* WHAT TO DO *
Scan the entries that follow and give only the number of lines containing "right".
START GIVEN RECORDS
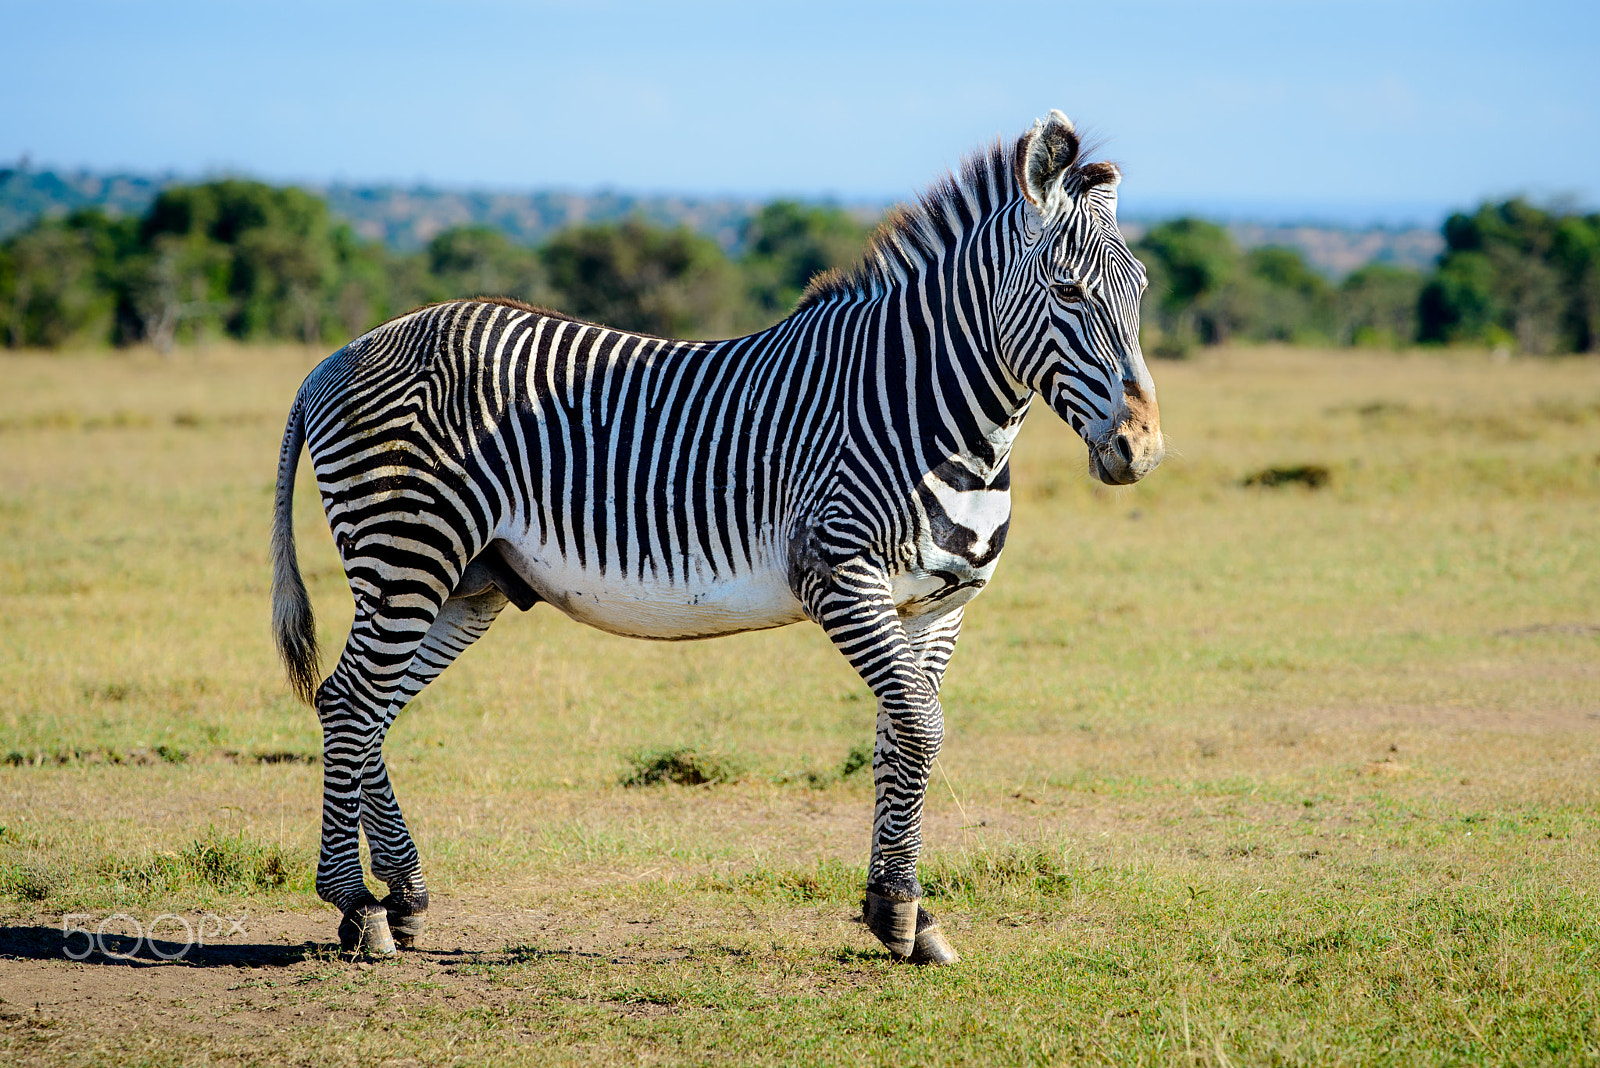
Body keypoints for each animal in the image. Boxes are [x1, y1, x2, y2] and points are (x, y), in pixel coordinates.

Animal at [272, 110, 1164, 964]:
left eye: (1142, 292)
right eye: (1068, 291)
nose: (1141, 449)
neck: (931, 415)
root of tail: (338, 356)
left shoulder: (940, 605)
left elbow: (899, 737)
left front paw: (898, 911)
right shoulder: (839, 575)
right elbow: (919, 727)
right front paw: (899, 912)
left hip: (469, 582)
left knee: (367, 706)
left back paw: (405, 894)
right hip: (407, 551)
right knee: (351, 701)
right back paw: (356, 907)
END GIVEN RECORDS
* SOLUTION FOR THIS TASK *
7